One way to reduce that stress is to wean them at home. It will help with calf performance and improve a cattle producer’s profit. Bailey says this method is “tried-and-true” for cattle producers.
He offers the following “at-home” techniques to help the weaning process:
Nose clips. Placed in the nostril, this prevents the beef calf from sucking and encourages them to eat hay and feed concentrates. After the nose clip is removed, calves are physically separated from their dams. This low-stress method costs about $2.25 per nose flap.
Fence line. This beef cattle weaning technique puts calves on one side of the fence and mama cows on the other side. It typically lasts five to seven days after separation. Good fences help in this method. Fence-line weaning improves performance and helps calves bawl less. Calves that are abruptly removed from their mothers bawl twice as much as gradually weaned calves.
Weaning at home can cause some cattle to go off water and feed.
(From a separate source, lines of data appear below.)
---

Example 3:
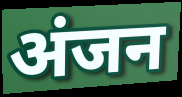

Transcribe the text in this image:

अंजन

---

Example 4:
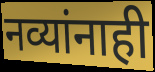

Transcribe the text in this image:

नव्यांनाही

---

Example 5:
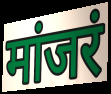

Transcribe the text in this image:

मांजरं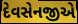
દેવસેનજીએ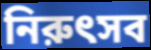
নিরুৎসবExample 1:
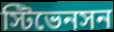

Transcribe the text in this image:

স্টিভেনসন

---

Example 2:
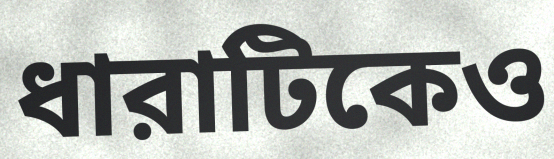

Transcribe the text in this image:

ধারাটিকেও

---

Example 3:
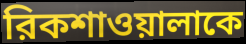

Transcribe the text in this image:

রিকশাওয়ালাকে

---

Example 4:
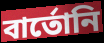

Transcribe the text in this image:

বার্তোনি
Calves that don’t eat well after weaning face risk for illness, generally 14 to 28 days after weaning.
When it comes to water, cattle producers can encourage drinking and eating by placing physical barriers within the pen so that calves must walk past water and feed sources.
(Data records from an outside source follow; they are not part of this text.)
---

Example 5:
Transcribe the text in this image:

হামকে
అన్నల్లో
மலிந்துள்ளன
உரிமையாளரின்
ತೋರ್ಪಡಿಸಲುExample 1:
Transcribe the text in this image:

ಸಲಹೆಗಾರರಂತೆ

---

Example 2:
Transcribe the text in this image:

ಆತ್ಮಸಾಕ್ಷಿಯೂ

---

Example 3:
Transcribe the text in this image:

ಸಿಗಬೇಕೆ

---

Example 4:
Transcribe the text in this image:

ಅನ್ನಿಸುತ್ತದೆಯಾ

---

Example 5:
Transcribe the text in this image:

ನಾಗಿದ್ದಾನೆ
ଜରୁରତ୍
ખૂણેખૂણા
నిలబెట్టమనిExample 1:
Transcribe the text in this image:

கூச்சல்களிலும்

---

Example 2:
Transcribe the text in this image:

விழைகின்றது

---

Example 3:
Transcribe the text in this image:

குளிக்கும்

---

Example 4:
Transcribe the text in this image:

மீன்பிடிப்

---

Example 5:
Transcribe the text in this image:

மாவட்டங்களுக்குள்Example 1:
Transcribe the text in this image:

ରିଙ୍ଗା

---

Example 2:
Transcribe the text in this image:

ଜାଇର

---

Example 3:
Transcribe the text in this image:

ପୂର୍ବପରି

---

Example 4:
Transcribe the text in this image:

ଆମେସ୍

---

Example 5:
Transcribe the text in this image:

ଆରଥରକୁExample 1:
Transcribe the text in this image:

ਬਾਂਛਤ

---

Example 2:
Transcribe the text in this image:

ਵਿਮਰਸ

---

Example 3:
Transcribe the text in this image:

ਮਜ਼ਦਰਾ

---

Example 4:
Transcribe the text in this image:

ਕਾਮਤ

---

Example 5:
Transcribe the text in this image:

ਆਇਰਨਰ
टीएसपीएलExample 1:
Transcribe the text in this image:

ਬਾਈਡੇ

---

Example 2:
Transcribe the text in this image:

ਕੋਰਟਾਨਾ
To help calves adjust to new feed, Bailey suggests adding hay to the mix. On the day of weaning, offer calves 1% or more of their body weight in high-quality grass hay. The next day, offer hay at 1% of body weight and begin to offer 0.5% to 1% of body weight in grain. Put the grain under hay in the bunk to get calves to eat down to the new feed. Putting a new feed on top may cause calves to avoid it, he says.
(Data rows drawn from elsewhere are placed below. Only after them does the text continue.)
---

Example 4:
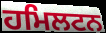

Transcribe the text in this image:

ਹਮਿਲਟਨ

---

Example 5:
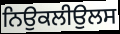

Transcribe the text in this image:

ਨਿਉਕਲੀਉਲਸ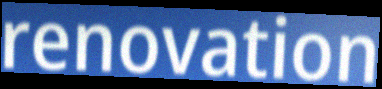
renovation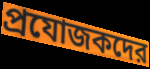
প্রযোজকদের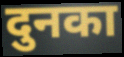
दुनका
Increase the concentrate to 1 pound (dry matter basis) each day until cattle are eating 2.5% of their body weight in concentrate. Discontinue hay between days three and five. This type of system should help weaned calves acclimate to feed before heading to a feedlot either on the farm or in a feedyard.
From the time they were born, calves experience a number of stressful events. The key, Bailey says, is to spread those events out over time.